━━━━━ SOURCE MATERIAL ━━━━━

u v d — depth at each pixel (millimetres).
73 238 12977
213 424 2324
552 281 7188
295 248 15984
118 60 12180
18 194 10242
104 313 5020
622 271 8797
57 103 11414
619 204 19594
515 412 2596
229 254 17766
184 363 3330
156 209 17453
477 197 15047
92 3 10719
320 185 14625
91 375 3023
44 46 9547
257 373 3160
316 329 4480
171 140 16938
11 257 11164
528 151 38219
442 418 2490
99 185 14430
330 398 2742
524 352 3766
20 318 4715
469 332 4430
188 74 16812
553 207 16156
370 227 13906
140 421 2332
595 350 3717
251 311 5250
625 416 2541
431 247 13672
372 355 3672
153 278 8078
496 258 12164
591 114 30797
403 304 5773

━━━━━

# [PROBLEM STATEMENT]
Starting at the line that contains "552 281 7188", retype each remaining line of the records exactly; that line and the last line are both included.

# [REPLY TO THE EXERCISE]
552 281 7188
295 248 15984
118 60 12180
18 194 10242
104 313 5020
622 271 8797
57 103 11414
619 204 19594
515 412 2596
229 254 17766
184 363 3330
156 209 17453
477 197 15047
92 3 10719
320 185 14625
91 375 3023
44 46 9547
257 373 3160
316 329 4480
171 140 16938
11 257 11164
528 151 38219
442 418 2490
99 185 14430
330 398 2742
524 352 3766
20 318 4715
469 332 4430
188 74 16812
553 207 16156
370 227 13906
140 421 2332
595 350 3717
251 311 5250
625 416 2541
431 247 13672
372 355 3672
153 278 8078
496 258 12164
591 114 30797
403 304 5773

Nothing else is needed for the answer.